Heat drove him back.
The Dartars cursed and clattered into one another. The kid squealed and quit struggling. Azel opened his eyes. “That’s more like it, you little bastard.” He glared at the Dartars. If he didn’t have to keep the kid in hand he would stick them with their own spears.
He grabbed up the by now passive boy and draped him over his shoulder. The boy clung to the skull as though it was a protective talisman.
This time it was hard. This time it took all his knowledge of the labyrinth to lose the hunters. Dartars and Herodians and angry citizens were everywhere. Azel zigged and dodged and at times even crouched in hiding, the kid clamped helpless and silent in his arms. Of all the damnable luck, those black-clothed camel jockeys turning up when they did.

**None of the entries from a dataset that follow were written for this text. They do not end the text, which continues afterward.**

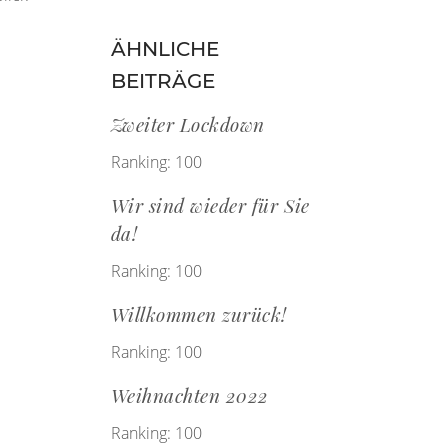
ÄHNLICHE
BEITRÄGE
Zweiter Lockdown
Ranking: 100
Wir sind wieder für Sie
da!
Ranking: 100
Willkommen zurück!
Ranking: 100
Weihnachten 2022
Ranking: 100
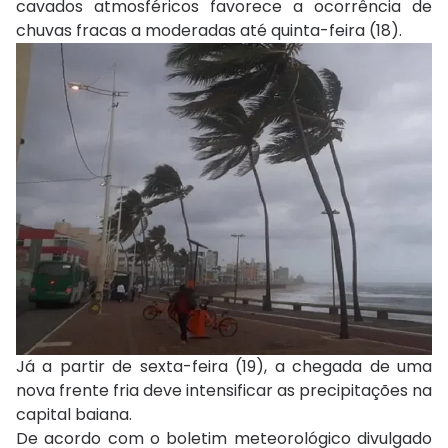
cavados atmosféricos favorece a ocorrência de
chuvas fracas a moderadas até quinta-feira (18).
Já a partir de sexta-feira (19), a chegada de uma
nova frente fria deve intensificar as precipitações na
capital baiana.
De acordo com o boletim meteorológico divulgado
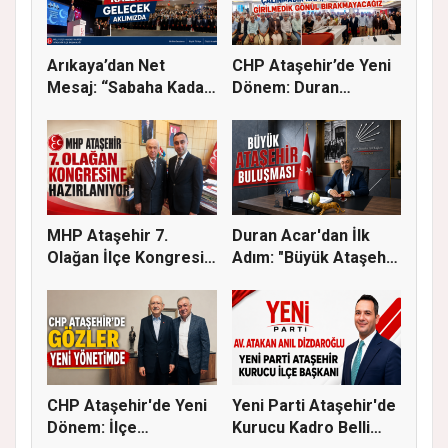
Arıkaya’dan Net
CHP Ataşehir’de Yeni
Mesaj: “Sabaha Kadar
Dönem: Duran
Ataşehir...
Acar’dan Bi...
MHP Ataşehir 7.
Duran Acar'dan İlk
Olağan İlçe Kongresi
Adım: "Büyük Ataşehir
İçin Ger...
Bulu...
CHP Ataşehir'de Yeni
Yeni Parti Ataşehir'de
Dönem: İlçe
Kurucu Kadro Belli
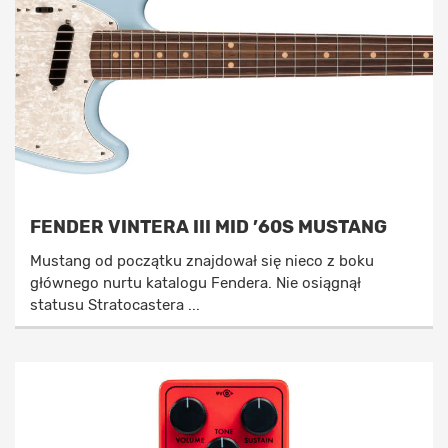
FENDER VINTERA III MID ’60S MUSTANG
Mustang od początku znajdował się nieco z boku
głównego nurtu katalogu Fendera. Nie osiągnął
statusu Stratocastera ...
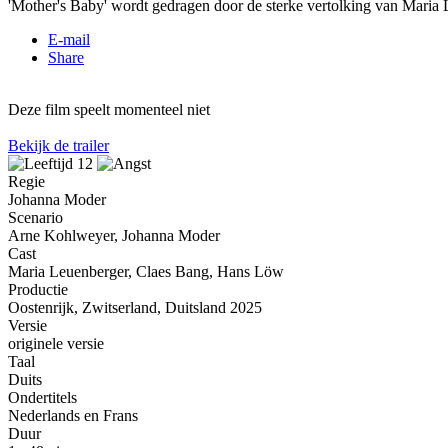
'Mother's Baby' wordt gedragen door de sterke vertolking van Maria Le
E-mail
Share
Deze film speelt momenteel niet
Bekijk de trailer
Regie
Johanna Moder
Scenario
Arne Kohlweyer, Johanna Moder
Cast
Maria Leuenberger, Claes Bang, Hans Löw
Productie
Oostenrijk, Zwitserland, Duitsland 2025
Versie
originele versie
Taal
Duits
Ondertitels
Nederlands en Frans
Duur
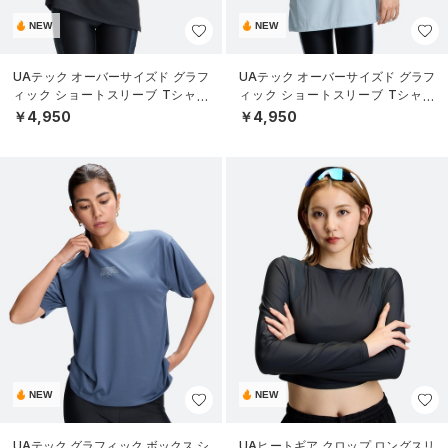
NEW
NEW
UAテック オーバーサイズド グラフ
UAテック オーバーサイズド グラフ
ィック ショートスリーブ Tシャツ
ィック ショートスリーブ Tシャツ
（トレーニング/WOMEN）
（トレーニング/WOMEN）
￥4,950
￥4,950
NEW
NEW
UAテック グラフィック ボックス シ
UAヒートギア クロップ ロングスリ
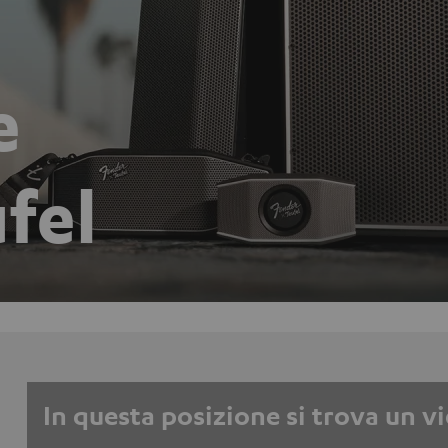
e
fel
In questa posizione si trova un v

There was a warning in what had happened. The easy times were over. And they were barely past halfway down the list. With Gorloch knew how many more yet to be discovered.
There was going to be some serious talk after he made this delivery. No way was he going out again with nothing but a pack of flash to cover his ass.
He reached the outlet from the maze that lay nearest his destination. The brat started to struggle again, but that did not last. And he finally turned loose of the damned skull.
Azel scanned the square he had to cross. He saw no sign of excitement. He had distanced the hunt but probably not the news that a child had been snatched. Should he try it now, in the long shadows of afternoon, or await the friendly darkness?